Buraya geleli bir haftayı geçmiş olmalıydı. Bu süreç boyunca her gün iki asker gelip beni generalin odasına götürüyordu. Sessizlik içinde geçen dakikalar boyunca uğraştığı işi bırakıp arada bir başını kaldırıp bana bakıyor, gülümsüyor sonra ise tekrar işine dönüyordu.

Oturduğum koltuk da rahatsızca kıpırdadığım an da bakışları beni buldu. Ürkütücüydü.

Acımasızdı ve zerre merhamet barındırmıyordu.

Gözlerimi generalden çekip başka bir tarafa baktığım da günler sonra ilk kez konuştu.

"Sana her baktığım da gözlerini kaçırırsan birbirimizi nasıl tanıyacağız ki Nur? Lütfen bana bak."

İnsanlar bakışarak birbirlerini tanıyabilirler mi?

Nefretimi gözlerime yansıtarak dediğini yaptım. Başka bir yolu yoktu. İtici bir gülümseme dudaklarına yayıldı.

"Tamam. Güzel. Artık bakışlarını da kaçırmadığına göre yarın herşey daha güzel olacak. Thad onu götürebilirsin."

Neyi. Güzel olacagini merak

Asker içeri girdi. Günlerdir tekrarladığımız şeyi yaparak onu takip ettim. Seri adımlarımız koridordan ilerlerken karşıdan bize doğru yaklaşan Alessia'yı gördüm. Beni fark ettiğinde umarsamaz bakışları üzerimde gezindi. Karşımda ki kadın ilk karşılaştığımızda beni sevdiği adamın kız kardeşi olarak gören Alessia değilde sanki bir başkasıydı.

Askere durmamız gerektiğini söylediğinde tam karşıma geçerek konuştu.

"Nasılsın Mahru. Umarım sana iyi muamele ediyorlardır. "

"İyiyim."demekle yetindiğim de gözlerini kaplayan nefreti gizlememişti.

"Sen nasılsın?"

Sırıtarak yüzüme baktı.

"Hiç iyi değilim ama sen buradan gidince daha iyi olacağımı biliyorum."

Benim iyiliğimi mi düşünmüştü. Nefretle bakan gözleri aksini söylüyor gibiydi.

"Anlayamadım Alessia."dedim.

Güldü. Kadınsı kahkahası koridorda yankılandı. Bir adım atarak aramızda ki mesafeyi kapadı. Başını kulağıma yaklaştırdığın da kısa saçları yüzümü okşadı.

"Ben Andrea'nın sevgilisi olmanın bedelini her gün ödüyorum. Peki sen Zeyd Ansarhan'ın karısı olmanın bedelini ödeyebilecek misin?"

Şaşkınlığımı gizlemeye çalıştım. Nereden öğrenmiş olabilirdi. Usulca uzaklaştı.

"Hiç inkar etme. Zaten bu zamana kadar anlamamış olmam aptallıktı. Neyse ki Ethan beni bu konuda aydınlattı."

Bu karargâhda ki herkes ruh hastası bir psikopattı.

Bu gerçeğin bu şekilde gün yüzüne çıkacağını tahmin etmemiştim. Hatta ben kimse öğrenemez sanıyordum. Elimde kelepçeler varken ona nasıl meydan okuyabilirdim.

"Ne oldu şaşkınlıktan atak mı geçiriyorsun."

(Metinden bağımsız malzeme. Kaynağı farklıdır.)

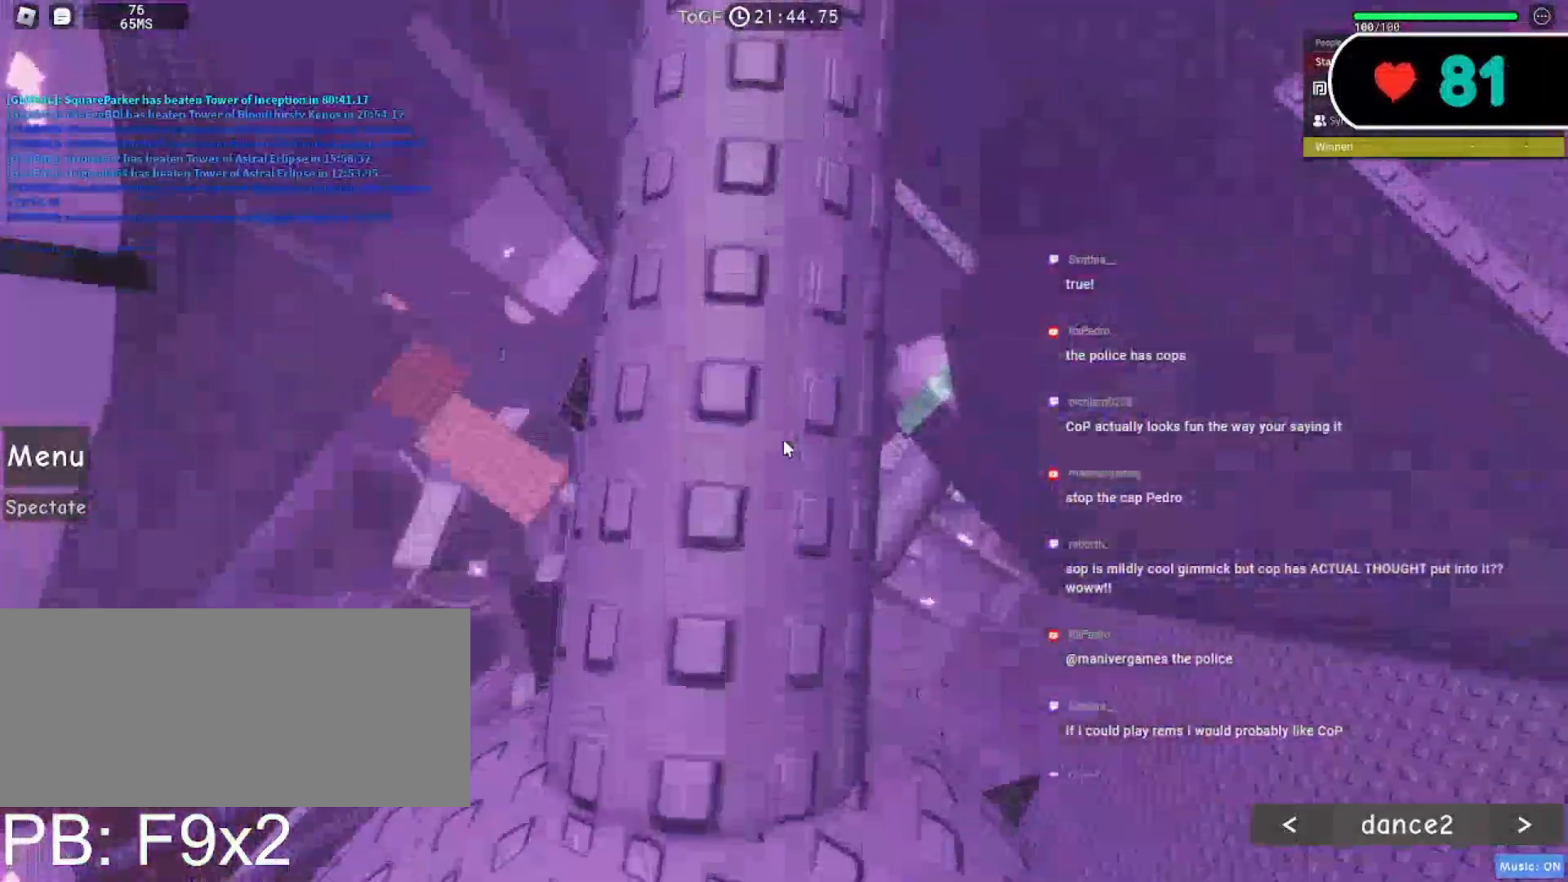
{"keys": [], "mouse": ["right"], "events": [[483, "w", "up"]]}
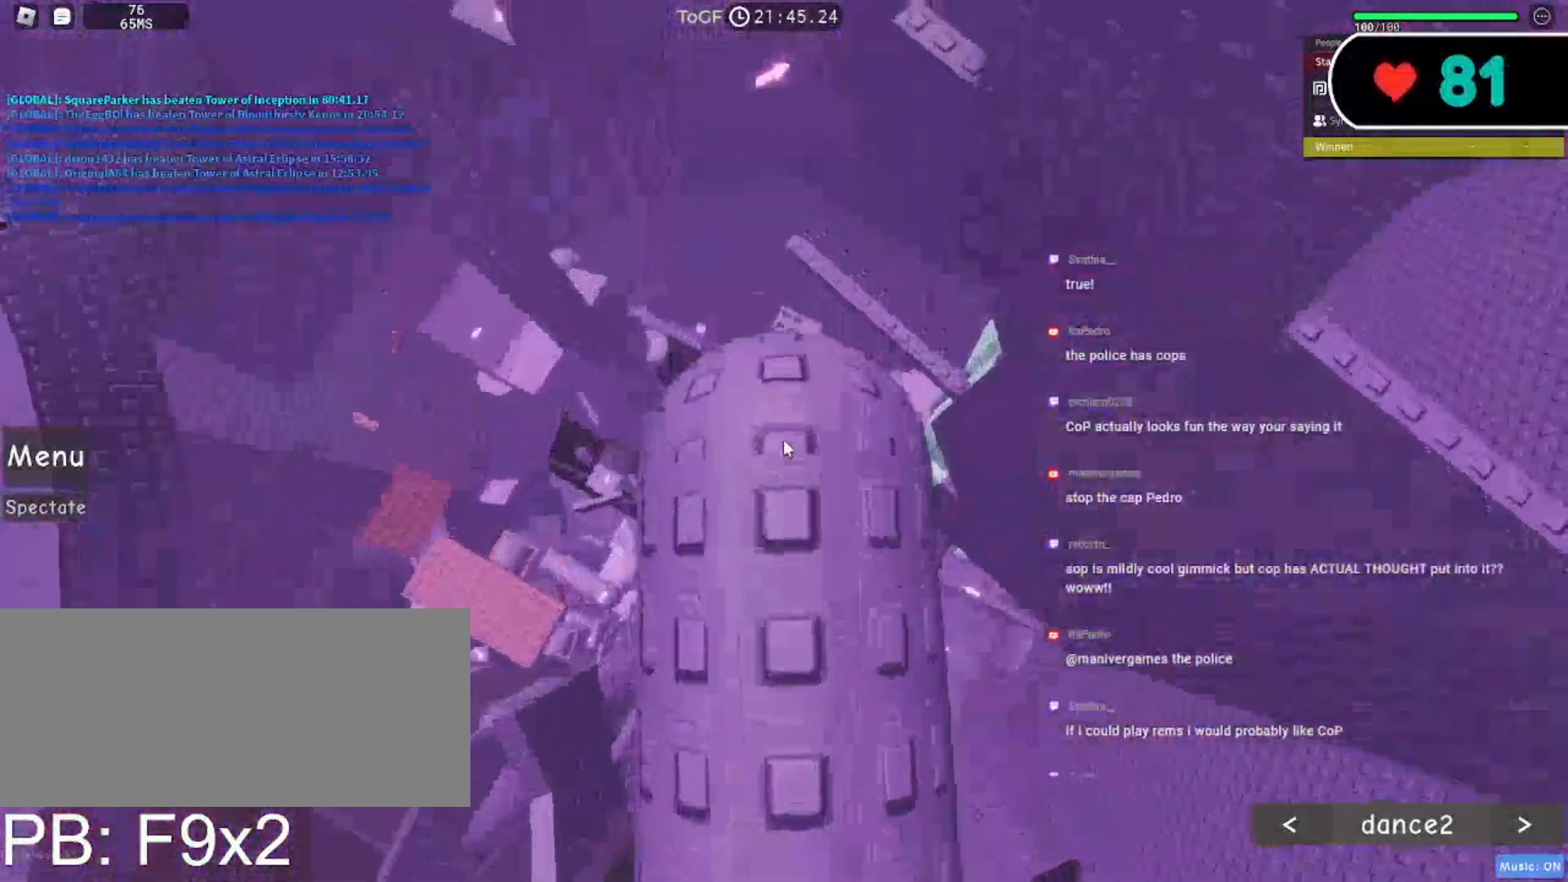
{"keys": [], "mouse": ["right"], "events": [[217, "w", "down"], [317, "w", "up"]]}
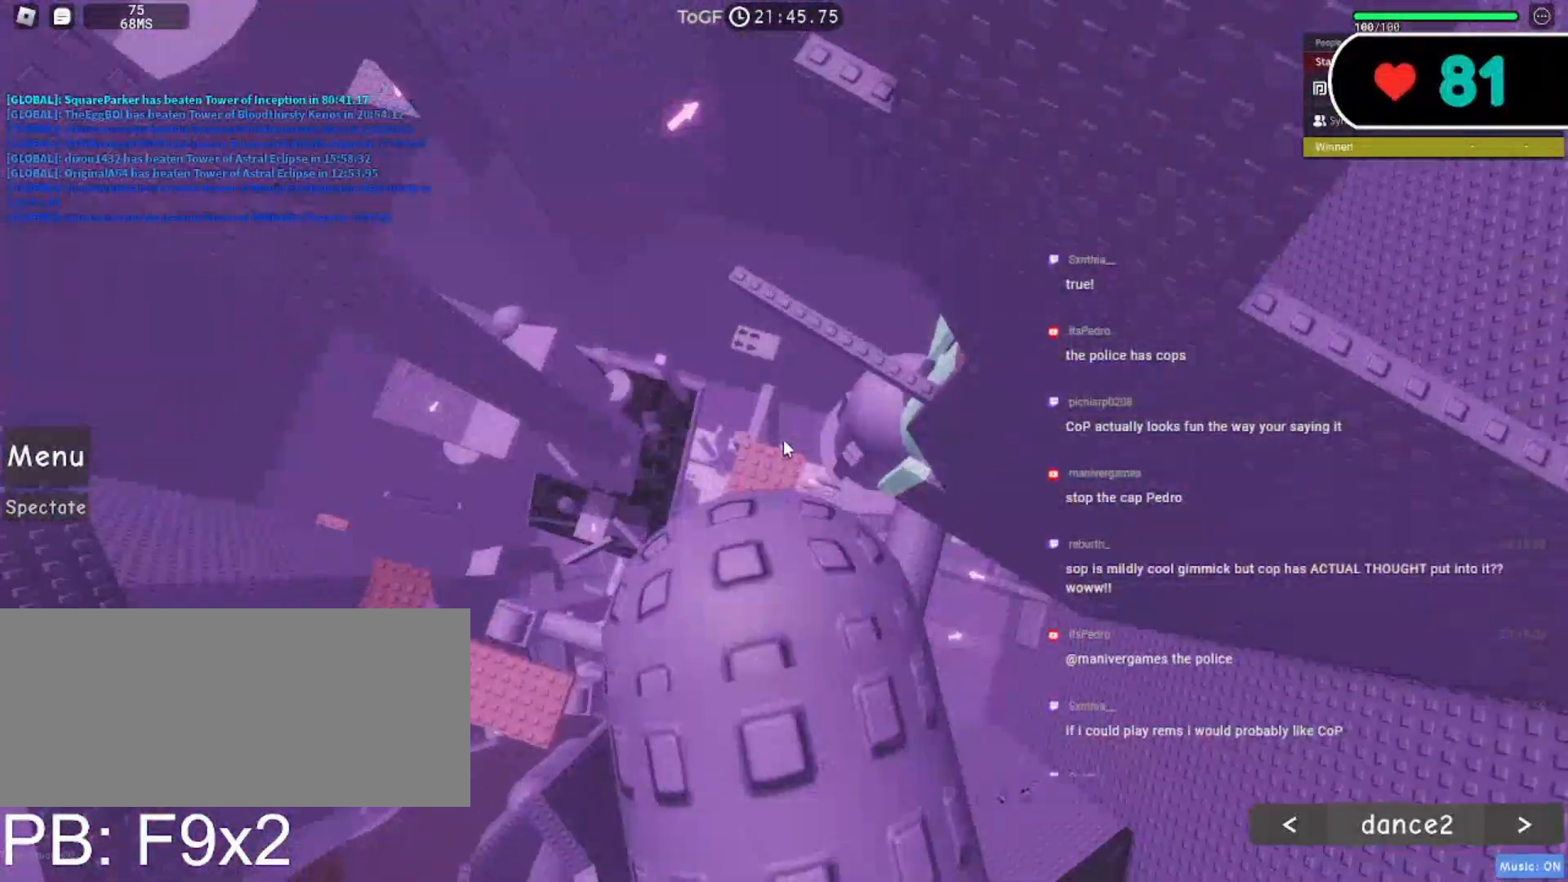
{"keys": [], "mouse": ["right"], "events": [[33, "mouse_wheel", "down"], [267, "mouse_wheel", "up"]]}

Belki de onu bir daha hiç göremeyecektim. Giderek azalan umudumun kırıntıları arasından yeniden canlanmaya çalışarak konuştum.

"Seni gördüğüme ne kadar mutlu oldum bilemezsin. Ve gerçekleri öğrendiğini duyduğum da mutluluğumun nasıl iki kat arttığını tahmin bile edemezsin."

Kaşları çatıldı. Sevdiğini çoktan kaybetmiş ama bunu asla kabullenemeyen kadın bakışı sanırım onun şuan ki bakışları gibi oluyordu.

"Bedelini ödeyemeyeceğim bir aşkın talibi olacak kadar ahmak değilim."

"Sen-"

"Evet Andrea benim eşim ve birbirimizi tahmin edemeyeceğin kadar çok seviyoruz."

Yanımda ki asker rahatsızca kıpırdarken konuştu.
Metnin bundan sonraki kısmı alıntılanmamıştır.